The concept of evolving capacity has been for the first time recognized by the United Nations Convention on the Rights of Child (UNCRC) under Article 5. It states that States Parties shall respect the responsibilities, rights and duties of parents or, where applicable, the members of the extended family or community as provided for by local custom, legal guardians or other persons legally responsible for the child, to provide, in a manner consistent with the evolving capacities of the child, appropriate direction and guidance in the exercise by the child of the rights recognized in the present Convention.


Thus we find that Article 5 of the UNCRC provides that the direction and guidance provided by the parents or other persons who are in responsibility of the child must be taken by taking into consideration the capabilities of the child to exercise rights on his or her behalf.


Article 5 is no doubt an important provision of the convention.  This is so because of its recognition of ‘the exercise by the child’ of rights mentioned under the convention and also in the repetition of its language in Article 14. Article 14 provides that


1. States Parties shall respect the right of the child to freedom of thought, conscience and religion.


2. States Parties shall respect the rights and duties of the parents and, when applicable, legal guardians, to provide direction to the child in the exercise of his or her right in amanner consistent with the evolving capacitiesof the child.

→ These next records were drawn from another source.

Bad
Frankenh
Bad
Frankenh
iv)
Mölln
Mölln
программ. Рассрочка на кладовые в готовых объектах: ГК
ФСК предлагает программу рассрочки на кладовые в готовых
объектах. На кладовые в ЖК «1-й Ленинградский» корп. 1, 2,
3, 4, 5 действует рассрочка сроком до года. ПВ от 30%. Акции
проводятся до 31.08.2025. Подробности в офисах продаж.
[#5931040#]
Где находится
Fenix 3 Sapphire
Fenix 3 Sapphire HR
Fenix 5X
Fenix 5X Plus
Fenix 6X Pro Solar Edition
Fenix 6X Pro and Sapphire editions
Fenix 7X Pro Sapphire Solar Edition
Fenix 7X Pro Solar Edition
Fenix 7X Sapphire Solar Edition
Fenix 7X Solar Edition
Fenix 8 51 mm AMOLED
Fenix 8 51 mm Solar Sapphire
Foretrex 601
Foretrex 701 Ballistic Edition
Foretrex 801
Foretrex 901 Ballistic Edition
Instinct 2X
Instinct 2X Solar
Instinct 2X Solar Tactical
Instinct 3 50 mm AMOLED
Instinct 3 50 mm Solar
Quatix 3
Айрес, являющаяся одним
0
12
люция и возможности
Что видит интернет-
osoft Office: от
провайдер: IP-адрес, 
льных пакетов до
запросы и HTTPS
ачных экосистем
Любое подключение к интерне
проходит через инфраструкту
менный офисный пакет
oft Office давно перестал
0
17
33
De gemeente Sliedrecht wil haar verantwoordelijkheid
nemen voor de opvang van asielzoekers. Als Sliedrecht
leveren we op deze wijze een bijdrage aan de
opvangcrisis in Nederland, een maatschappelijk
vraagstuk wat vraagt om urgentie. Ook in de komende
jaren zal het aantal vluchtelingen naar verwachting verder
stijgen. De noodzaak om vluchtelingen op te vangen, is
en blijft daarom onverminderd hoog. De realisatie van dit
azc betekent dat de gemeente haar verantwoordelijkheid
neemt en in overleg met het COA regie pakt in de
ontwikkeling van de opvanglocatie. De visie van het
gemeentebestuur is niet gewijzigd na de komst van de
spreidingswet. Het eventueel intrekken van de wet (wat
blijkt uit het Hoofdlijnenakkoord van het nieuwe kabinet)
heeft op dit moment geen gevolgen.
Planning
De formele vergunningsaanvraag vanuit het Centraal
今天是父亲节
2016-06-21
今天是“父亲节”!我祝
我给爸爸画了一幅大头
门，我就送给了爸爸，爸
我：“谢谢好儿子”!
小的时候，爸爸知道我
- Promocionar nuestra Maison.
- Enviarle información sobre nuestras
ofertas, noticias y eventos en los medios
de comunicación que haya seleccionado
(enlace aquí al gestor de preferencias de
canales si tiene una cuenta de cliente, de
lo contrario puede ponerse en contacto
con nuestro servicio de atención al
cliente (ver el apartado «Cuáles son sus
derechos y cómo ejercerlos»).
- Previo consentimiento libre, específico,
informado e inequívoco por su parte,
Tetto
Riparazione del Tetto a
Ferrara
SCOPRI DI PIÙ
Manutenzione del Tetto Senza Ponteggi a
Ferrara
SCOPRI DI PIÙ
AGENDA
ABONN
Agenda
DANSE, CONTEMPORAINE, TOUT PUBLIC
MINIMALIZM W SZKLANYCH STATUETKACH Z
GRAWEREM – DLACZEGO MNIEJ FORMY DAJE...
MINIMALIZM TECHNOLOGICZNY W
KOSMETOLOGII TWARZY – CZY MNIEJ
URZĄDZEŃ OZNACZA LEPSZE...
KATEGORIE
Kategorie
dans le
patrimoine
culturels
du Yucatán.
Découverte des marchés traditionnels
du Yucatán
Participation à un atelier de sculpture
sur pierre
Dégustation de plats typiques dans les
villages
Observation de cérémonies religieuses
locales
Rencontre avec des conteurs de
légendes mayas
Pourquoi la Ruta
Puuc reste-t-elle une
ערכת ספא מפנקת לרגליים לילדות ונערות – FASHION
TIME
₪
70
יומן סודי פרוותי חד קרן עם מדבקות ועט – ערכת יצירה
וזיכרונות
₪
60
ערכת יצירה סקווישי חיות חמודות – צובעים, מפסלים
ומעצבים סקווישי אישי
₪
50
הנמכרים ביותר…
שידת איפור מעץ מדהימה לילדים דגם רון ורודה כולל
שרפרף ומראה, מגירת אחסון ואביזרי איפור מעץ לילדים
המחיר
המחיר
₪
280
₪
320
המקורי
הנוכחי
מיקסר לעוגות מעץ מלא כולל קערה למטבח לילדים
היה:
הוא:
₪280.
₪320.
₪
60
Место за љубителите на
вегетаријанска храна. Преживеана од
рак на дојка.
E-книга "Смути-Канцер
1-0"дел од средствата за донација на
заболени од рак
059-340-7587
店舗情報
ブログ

The principle of evolving capacity is very much stitched to Article 12 which provides that every child capable of forming her or his own views has the right to freely express those views and to have them duly considered in all decisions that will affect that child, in accordance with the child's age and maturity. This directly points to “evolving capacities”.


Article 5 speaks about evolving capacity of a child. But then what is meant by evolving capacity of a child? Evolving capacities refers to processes of maturation and learning whereby children progressively acquire knowledge, competencies and understanding, including acquiring understanding about their rights and about how they can best be realized.[1]

Why is the concept of evolving capacity of children important? “Respecting young children’s evolving capacities is crucial for the realization of their rights and especially significant during early childhood, because of the rapid transformations in children’s physical, cognitive, social and emotional functioning, from earliest infancy to the beginnings of schooling.”[2] Evolving capacity should be viewed as an enabling process and not as an excuse for authoritarian practices that actually curtails and limits the independence and autonomy of children. Parents and others should be encouraged to enhance their children in exercising their rights (their right to participation under Article 12 ).[3]